README.md•4.58 kB
# Cyberchef MCP Server
Pydantic-powered MCP server exposing most CyberChef operations as structured tools.
- Sources for operation metadata: see [extract_operations.js](utils/js/extract_from_cyberchef_sources/extract_operations.js)
- Operations catalog JSON: utils/js/operations.json
## What is this?
This project wraps the CyberChef-server HTTP API in an MCP (Model Context Protocol) server so AI agents and MCP-aware apps can:
- Discover CyberChef operations with fuzzy search
- Inspect the exact argument schema for any operation
- Execute single- or multi-step CyberChef recipes against text or binary data
- Validate and repair recipes programmatically
## Prerequisites
You need a running CyberChef-server (the upstream API that performs the actual transforms):
```
git clone https://github.com/gchq/CyberChef-server
cd CyberChef-server
docker build -t cyberchef-server .
docker run -d --name=cyberchef-server -p 3000:3000 cyberchef-server
```
By default this MCP server talks to http://localhost:3000/; you can override with --api-url.
## Install (local)
```
# From the project root
python -m venv .venv && source .venv/bin/activate # or use your preferred env manager
pip install -r requirements.txt
```
## Run (local)
```
python mcp_cyberchef_service.py \
--api-url http://localhost:3000/ \
--host 127.0.0.1 \
--port 3002
```
This will start the MCP server using the streamable-http transport on the host/port you provide.
CLI flags:
- --api-url: Base URL of the upstream CyberChef-server (default http://localhost:3000/)
- --host: Interface to bind for the MCP server (default 127.0.0.1)
- --port: Port for the MCP server (default 3002)
## Run with Docker
Builds a lightweight image and starts the MCP server on port 3002.
From this directory:
```
docker build -f Dockerfile -t cyberchef-mcp .
```
Then run it (pointing to your CyberChef-server):
```
docker run -d -p 3002:3002 \
cyberchef-mcp \
--api-url http://host.docker.internal:3000/ \
--host 0.0.0.0 \
--port 3002
```
## MCP Tools exposed
These are the primary tools exported by the MCP server. Argument and return schemas are enforced with Pydantic models.
- search_operations(query: string, limit?: number=10, include_args?: boolean=false) → { total, items[], truncated? }
Find relevant CyberChef operations by name/description with fuzzy matching. Optionally include argument lists.
- get_operation_args(op: string, compact?: boolean=true) → { ok, op, args[], error? }
Return the exact argument schema for one operation; with compact=true, enum values are slugified.
- bake_recipe(input_data: string, recipe: [{op:string, args?:object}]) → { ok, output?, type?, errors[], warnings[] }
Execute a single recipe for one input string.
- batch_bake_recipe(batch_input_data: string[], recipe: [...]) → { results: BakeRecipeResponse[] }
Execute the same recipe for many inputs.
- validate_recipe(recipe: [{op, args?}]) → { ok, errors[], suggestions[], normalized? }
Validate step names/args and suggest fixes or missing args.
- help_bake_recipe() → Cheat sheet with schema notes and examples for composing recipes.
- cyberchef_probe(raw_input: string) → ProbeOut
Quick heuristics to guess encodings and propose a minimal recipe.
- perform_magic_operation(input_data: string, depth?: int=3, intensive_mode?: bool=false, extensive_language_support?: bool=false, crib_str?: string="") → dict
Invoke CyberChef Magic; may be slow/approximate.

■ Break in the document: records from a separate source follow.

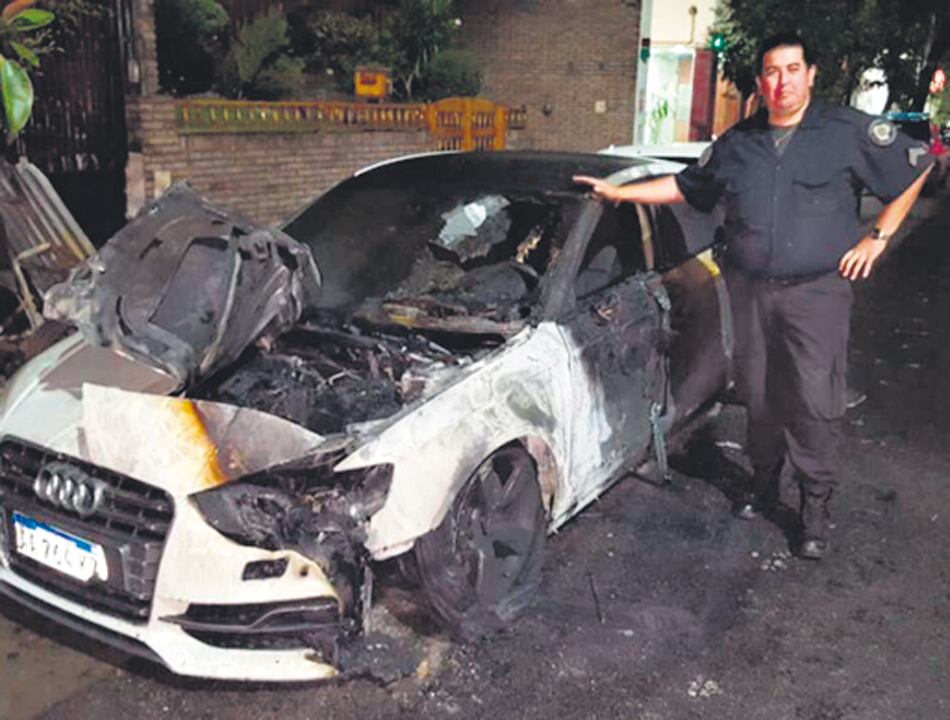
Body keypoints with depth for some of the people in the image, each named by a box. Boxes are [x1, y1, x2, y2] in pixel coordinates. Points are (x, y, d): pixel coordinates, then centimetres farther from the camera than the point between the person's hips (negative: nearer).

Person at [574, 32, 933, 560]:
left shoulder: (848, 131, -2)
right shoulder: (737, 143, 11)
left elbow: (917, 167, 5)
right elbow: (684, 186, 20)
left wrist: (878, 237, -1)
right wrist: (618, 192, 15)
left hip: (817, 290, -4)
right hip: (751, 291, 4)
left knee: (815, 401, -6)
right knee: (759, 395, 11)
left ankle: (816, 507, 8)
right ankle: (765, 483, 29)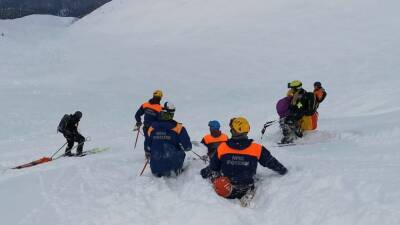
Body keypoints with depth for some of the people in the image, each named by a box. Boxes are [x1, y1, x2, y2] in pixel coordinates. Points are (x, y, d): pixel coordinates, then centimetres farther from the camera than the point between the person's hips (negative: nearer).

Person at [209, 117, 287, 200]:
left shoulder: (222, 148, -10)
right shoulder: (257, 149, -13)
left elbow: (213, 168, 4)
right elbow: (271, 162, 3)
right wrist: (283, 170, 22)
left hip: (224, 190, 1)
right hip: (245, 191, -1)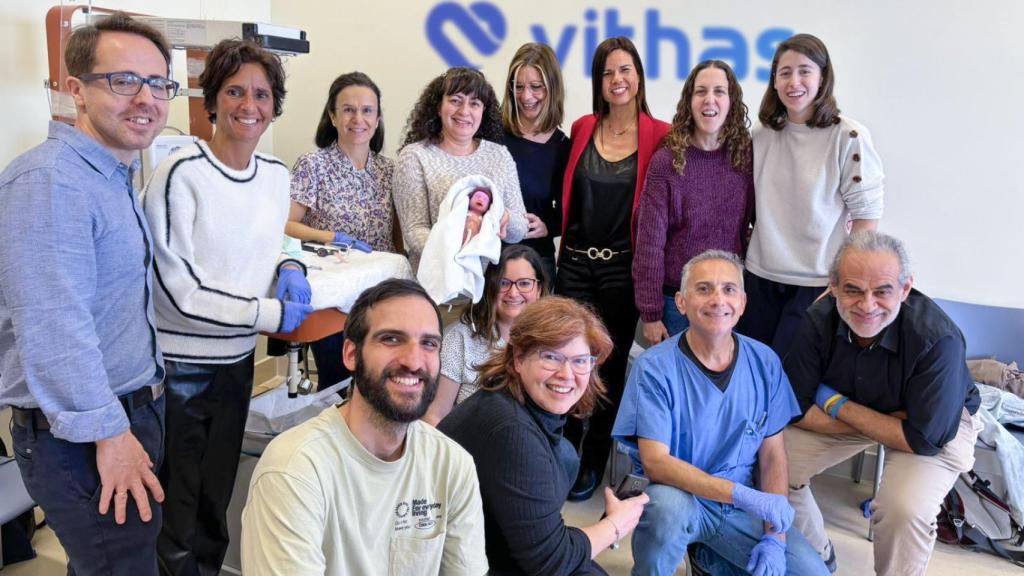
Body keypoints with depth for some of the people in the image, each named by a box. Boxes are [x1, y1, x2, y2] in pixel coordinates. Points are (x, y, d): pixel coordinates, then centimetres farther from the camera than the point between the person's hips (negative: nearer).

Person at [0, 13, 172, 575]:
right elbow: (53, 330, -26)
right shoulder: (48, 180, -20)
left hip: (134, 408, 10)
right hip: (81, 440, -9)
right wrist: (109, 434, -22)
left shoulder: (118, 178, 12)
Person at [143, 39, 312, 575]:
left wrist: (288, 268, -2)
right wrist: (273, 314, -16)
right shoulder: (182, 174, -16)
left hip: (238, 358, 6)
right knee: (175, 507, 9)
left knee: (216, 497, 21)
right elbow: (180, 288, -19)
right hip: (179, 363, -6)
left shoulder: (276, 175, 4)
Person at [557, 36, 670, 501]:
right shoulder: (582, 129, 7)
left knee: (611, 365, 9)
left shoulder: (659, 136, -4)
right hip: (575, 263, 3)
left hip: (623, 267, -2)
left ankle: (594, 462, 25)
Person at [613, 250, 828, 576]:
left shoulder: (764, 362, -2)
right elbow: (655, 462, -21)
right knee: (668, 504, -36)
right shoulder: (655, 368, -15)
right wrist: (746, 496, -27)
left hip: (744, 510, 5)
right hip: (680, 498, -4)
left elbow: (772, 455, 2)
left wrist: (775, 537, -8)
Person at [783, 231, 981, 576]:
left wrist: (838, 405, -25)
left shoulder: (938, 340, -34)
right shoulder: (819, 320, -23)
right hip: (847, 414, 4)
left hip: (938, 424, -3)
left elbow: (926, 438, -31)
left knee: (905, 508, -30)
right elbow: (796, 409, -18)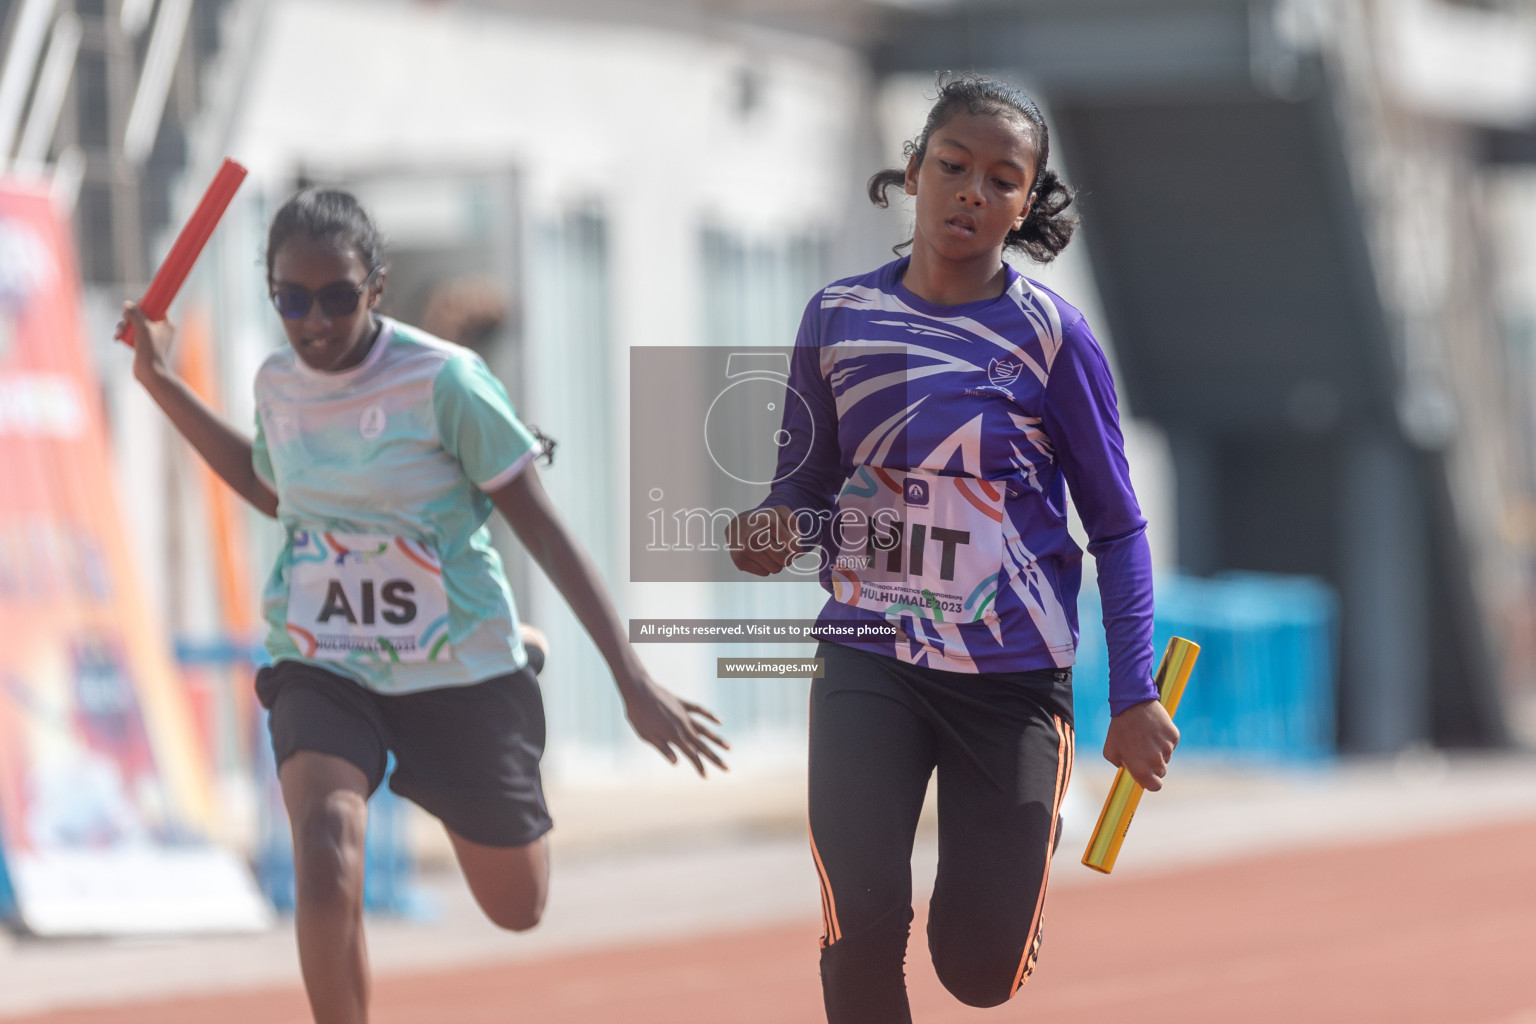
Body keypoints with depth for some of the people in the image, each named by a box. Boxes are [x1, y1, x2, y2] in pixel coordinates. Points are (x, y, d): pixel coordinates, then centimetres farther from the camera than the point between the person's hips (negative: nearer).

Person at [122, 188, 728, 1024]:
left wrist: (634, 681, -17)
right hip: (321, 670, 2)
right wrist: (161, 383, 19)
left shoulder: (444, 381, -17)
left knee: (517, 909, 14)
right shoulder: (279, 383, -2)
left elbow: (541, 527, -13)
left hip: (458, 670, -2)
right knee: (327, 851, -29)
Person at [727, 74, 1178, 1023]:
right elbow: (807, 483, 11)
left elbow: (1118, 527, -1)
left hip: (1013, 670, -1)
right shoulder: (839, 317, 0)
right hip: (870, 653, 1)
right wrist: (774, 530, -13)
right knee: (861, 927, -16)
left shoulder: (1050, 334, -7)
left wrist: (1135, 694, -5)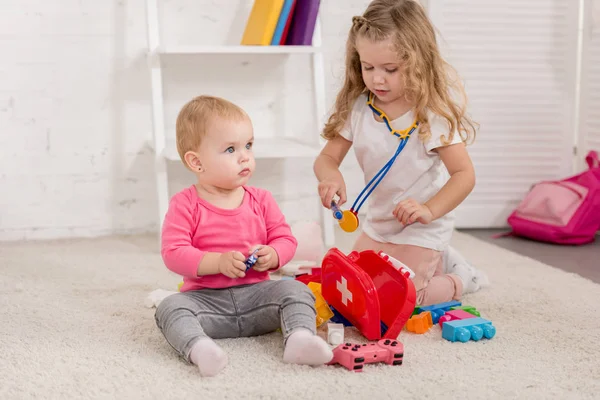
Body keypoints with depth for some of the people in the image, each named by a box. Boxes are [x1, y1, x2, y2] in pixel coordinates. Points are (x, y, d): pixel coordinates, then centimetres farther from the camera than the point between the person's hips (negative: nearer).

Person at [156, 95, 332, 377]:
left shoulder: (261, 200, 5)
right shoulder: (185, 205, -5)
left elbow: (285, 239, 9)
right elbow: (172, 253, -12)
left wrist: (272, 256, -15)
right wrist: (218, 262, -24)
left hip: (256, 292, 3)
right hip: (205, 298, -2)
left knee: (295, 290, -20)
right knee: (170, 308, -28)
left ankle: (300, 338, -38)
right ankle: (198, 348, -51)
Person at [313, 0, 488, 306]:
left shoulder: (433, 112, -21)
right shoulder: (357, 108, -8)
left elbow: (464, 174, -20)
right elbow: (327, 158, -5)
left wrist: (430, 210, -35)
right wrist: (331, 177, -29)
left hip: (421, 231, -6)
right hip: (377, 226, 7)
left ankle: (459, 279, 16)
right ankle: (435, 262, 31)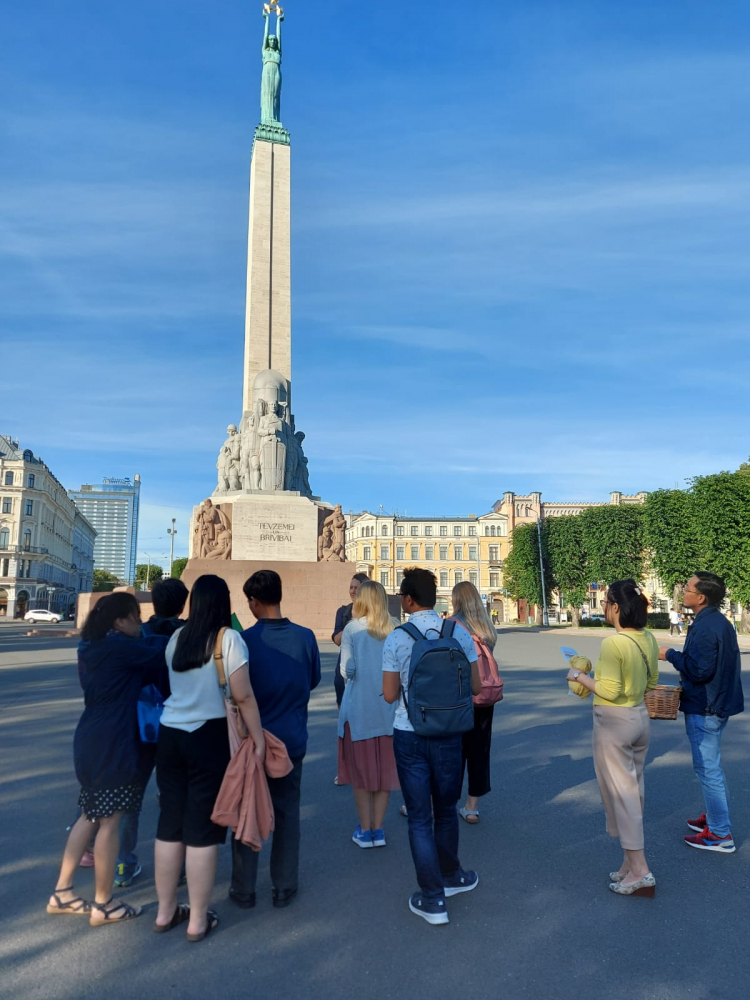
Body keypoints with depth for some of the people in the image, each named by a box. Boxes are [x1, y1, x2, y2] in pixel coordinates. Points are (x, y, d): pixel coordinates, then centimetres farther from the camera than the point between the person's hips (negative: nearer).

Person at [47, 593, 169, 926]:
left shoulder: (92, 647, 10)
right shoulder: (120, 646, -17)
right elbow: (160, 662, -13)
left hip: (91, 740, 9)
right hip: (112, 745, -9)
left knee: (91, 815, 20)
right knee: (109, 822, 2)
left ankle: (61, 892, 28)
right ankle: (103, 905, 15)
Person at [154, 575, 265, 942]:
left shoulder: (176, 638, 7)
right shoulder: (229, 639, -10)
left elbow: (176, 684, 12)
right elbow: (243, 697, -12)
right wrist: (259, 738, -4)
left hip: (170, 734, 6)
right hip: (209, 737, -5)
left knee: (170, 823, 15)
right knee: (202, 828, 5)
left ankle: (165, 912, 29)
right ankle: (198, 920, 17)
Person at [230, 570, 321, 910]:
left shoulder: (245, 640, -16)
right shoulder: (305, 637, -9)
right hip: (292, 739, 2)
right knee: (287, 812, 14)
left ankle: (243, 889, 24)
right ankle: (284, 887, 23)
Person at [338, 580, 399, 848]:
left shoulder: (352, 629, -8)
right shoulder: (395, 630, -2)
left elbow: (347, 670, -9)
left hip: (359, 708, -2)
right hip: (388, 708, 3)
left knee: (360, 767, 11)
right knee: (385, 768, 13)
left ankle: (365, 831, 18)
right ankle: (378, 829, 20)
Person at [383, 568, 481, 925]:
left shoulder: (396, 638, -13)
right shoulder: (459, 632, -6)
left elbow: (389, 694, -10)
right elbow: (476, 687, -1)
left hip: (409, 735, -2)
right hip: (448, 733, 3)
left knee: (419, 817, 10)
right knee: (446, 809, 22)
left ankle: (433, 898, 17)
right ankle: (451, 876, 41)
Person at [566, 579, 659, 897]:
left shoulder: (613, 643, -23)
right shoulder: (648, 639, 2)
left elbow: (609, 691, -23)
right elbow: (651, 682, 12)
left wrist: (579, 676, -11)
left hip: (614, 722, -8)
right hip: (640, 717, 8)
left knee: (620, 793, 3)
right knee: (633, 790, 17)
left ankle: (640, 873, 10)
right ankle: (631, 864, 28)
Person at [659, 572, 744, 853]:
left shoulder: (704, 627, -23)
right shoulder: (720, 622, 8)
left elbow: (699, 670, -25)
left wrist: (671, 655, -14)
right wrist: (682, 657, 14)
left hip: (704, 708, -10)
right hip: (719, 702, 10)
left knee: (707, 768, 0)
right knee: (710, 766, 21)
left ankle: (720, 834, 8)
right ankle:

Tip: Operation names and argument keys are case-sensitive and must match CyberChef exactly. Use search_operations/get_operation_args first.
## Example (agent integration)
See example/test-cyberchef.py for a full integration with Microsoft Autogen MCP workbench. It spins up this server and drives it strictly via tools. A minimal flow:
1) search_operations("base64") to shortlist "From Base64".
2) bake_recipe with:
- input_data: "SGVsbG8gV29ybGQh"
- recipe: [{"op":"From Base64","args":{}}]
## Cross platform builds
Only once: `docker buildx create --use --name xbuilder`
Further updates:
```
docker buildx use xbuilder
docker buildx build --platform linux/amd64 -f mcp_servers/mcp_cyberchef/Dockerfile -t cyberchef-mcp-amd64 --load .
docker buildx use default
```
## Troubleshooting
- Connection errors when baking recipes: ensure CyberChef-server is running and --api-url points to it.
- Unknown op / bad args: call get_operation_args(op) and confirm exact key names and allowed enum values.
- Large search results: lower limit or narrow your query; the server truncates responses to stay under size caps.